Collision-resistance implies one-wayness.
Proof by reduction: if you have an algorithm $A$ which is able to invert $H: b^* \rightarrow b^n$,
we can build an algorithm $B$ which is able to find a collision (with almost the same time and probability).
Here $b$ means $\{0,1\}$.
Let's consider only input strings of some length $l\ge n$.
Notice that $H$ splits the set $b^l$ into the following $2^n$classes:
$$
\{C_h = \{x: x\in b^l \land H(x)=h \}\}_{h\in b^n}.
$$
On expectation (if function behaves randomly), each class consists of $k = 2^{l-n}$ elements.
But for our concrete function some of the classes could be empty, while some of them have more elements than others.
Algorithm $B$ behaves as follows:
- Picks random $x\in b^l$ and evaluates $h = H(x)$.

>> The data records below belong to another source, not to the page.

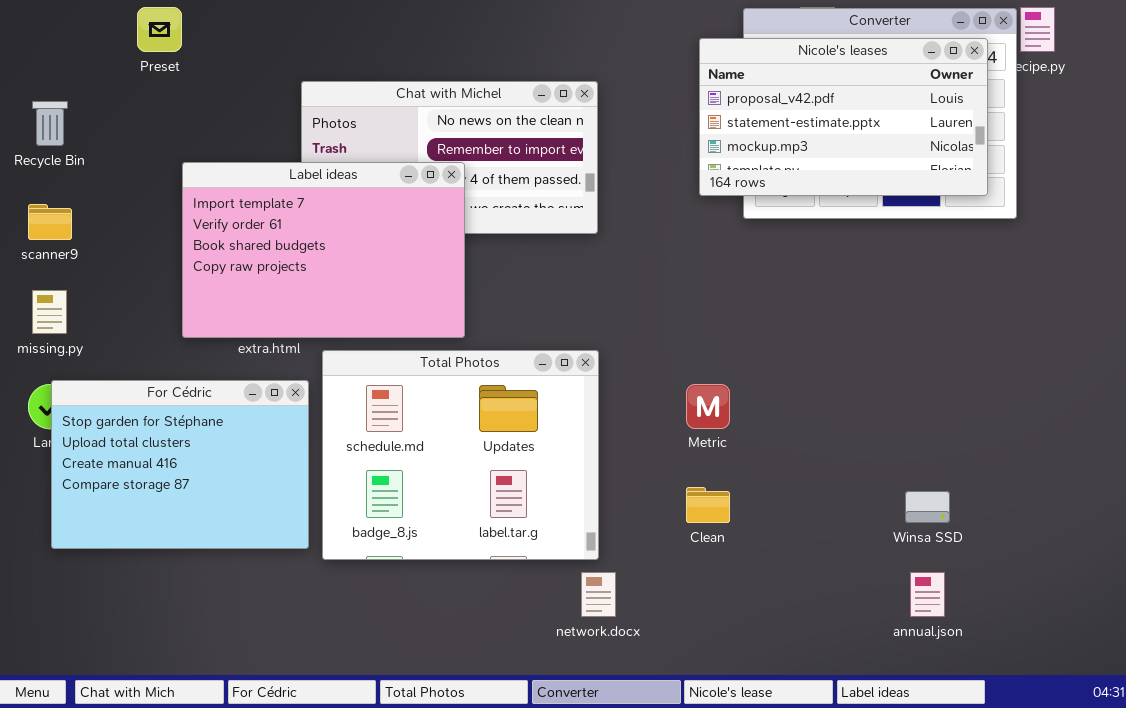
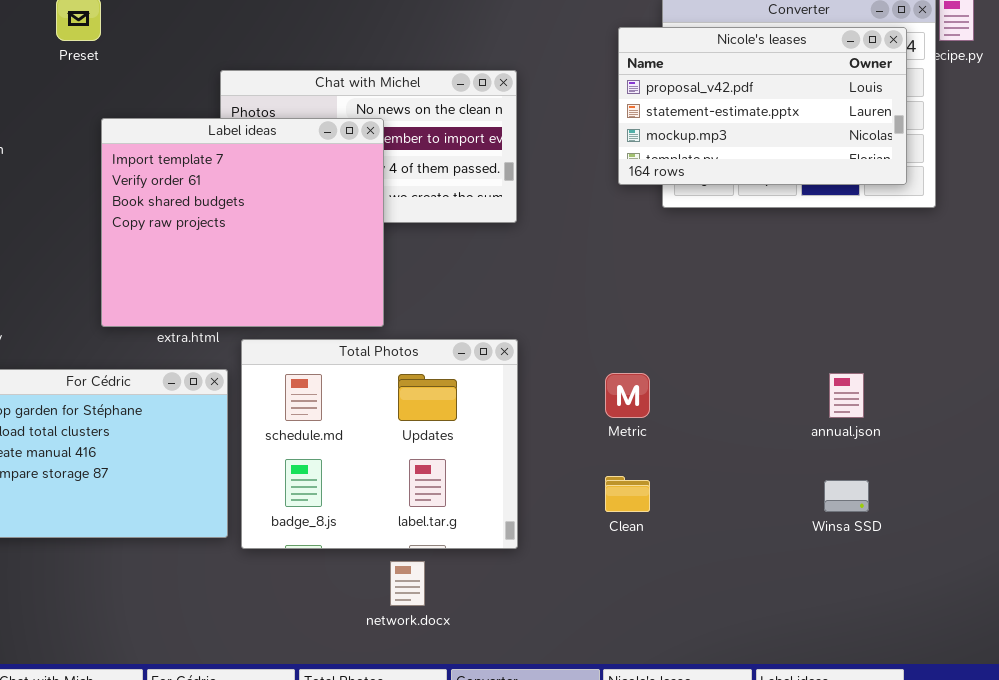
Label ideas: [182,162,465,338] -> [101,118,384,327], resized
network.docx: [581,572,616,617] -> [390,561,425,606], moved
annual.json: [910,572,945,617] -> [829,373,864,418], moved

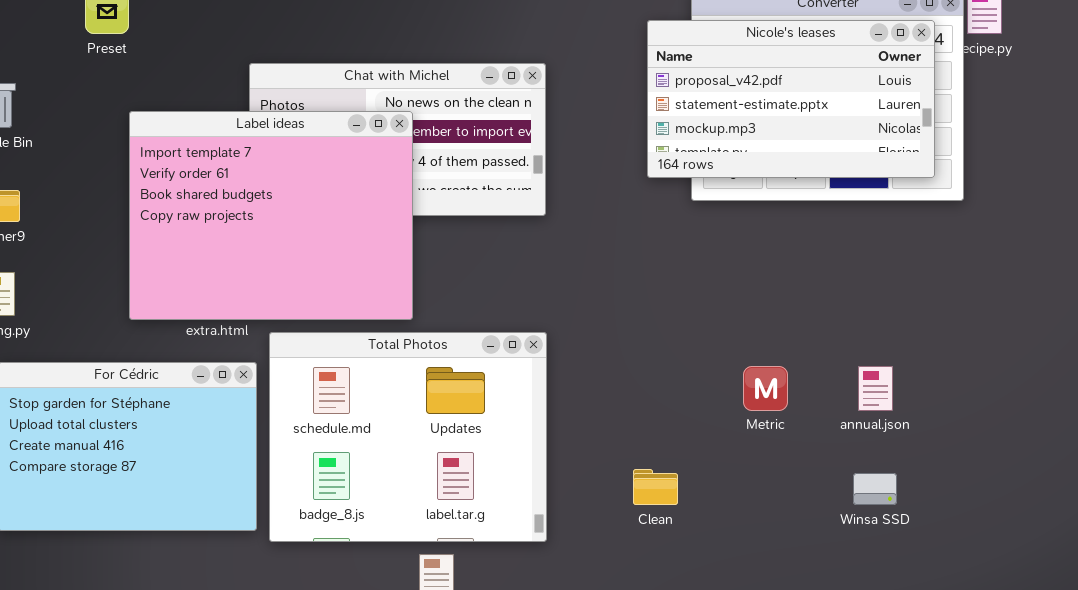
Metric: [605,373,650,418] -> [743,366,788,411], moved

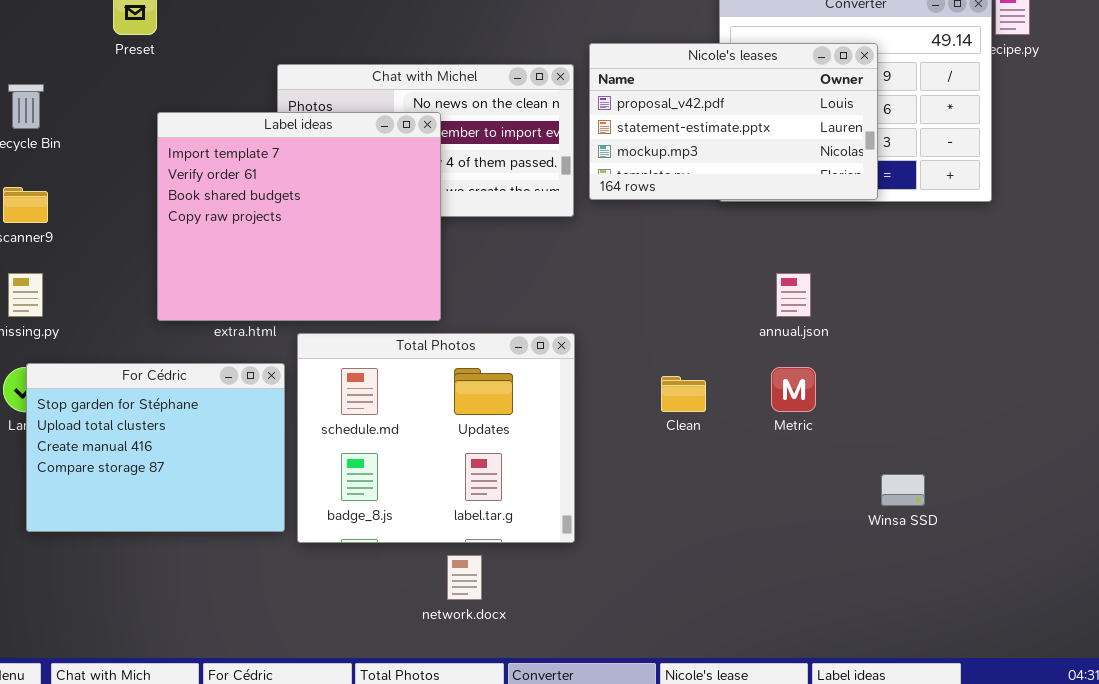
Nicole's leases: [647,20,935,178] -> [589,43,878,200], moved
annual.json: [858,366,893,411] -> [776,273,811,317], moved
Clean: [633,469,678,505] -> [661,376,706,412], moved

- Runs $A$ on input $h$: $x' = A(h)$.
- If $x \neq x'$, returns a collision $(x, x')$. Goes to step 1 otherwise.
Easy to see that probability of success on step 3 is $1 - \frac{1}{k}$ (which is quite a lot, and you can increase $k$ or just make several rounds of algorithm to achieve any probability you want).
The explanation is: when you're picking $x$ on first step, you're picking one of ${C_h}$ with probability proportional to a number of elements in the class: $Pr[C_h] = \frac{|C_h|}{2^l}$.
Then, on the step 3, probability of failure, i.e. $x = x'$, is $1/|C_h|$,
taking into account uniformly random choosing of $x$ and the fact that $A$ "doesn't know" which element $x$ from the class $C_h$ you selected (you've given him just $h$).
So, the common probability of failure is calculated as:
$$
Pr[\texttt{"failure"}] =
\sum_{h\in b^n} {Pr[C_h] \cdot Pr[\texttt{"failure on C_h}"]} =
\sum_{h\in b^n} {\frac{|C_h|}{2^l} \cdot \frac{1}{|C_h|}} = 2^n\cdot \frac{1}{2^l}.
$$
Remark that we do not require any random properties of $A$ nor $H$.
We achieve this probability estimate just using randomness of $B$ (uniformly random choosing of $x$ on step 1).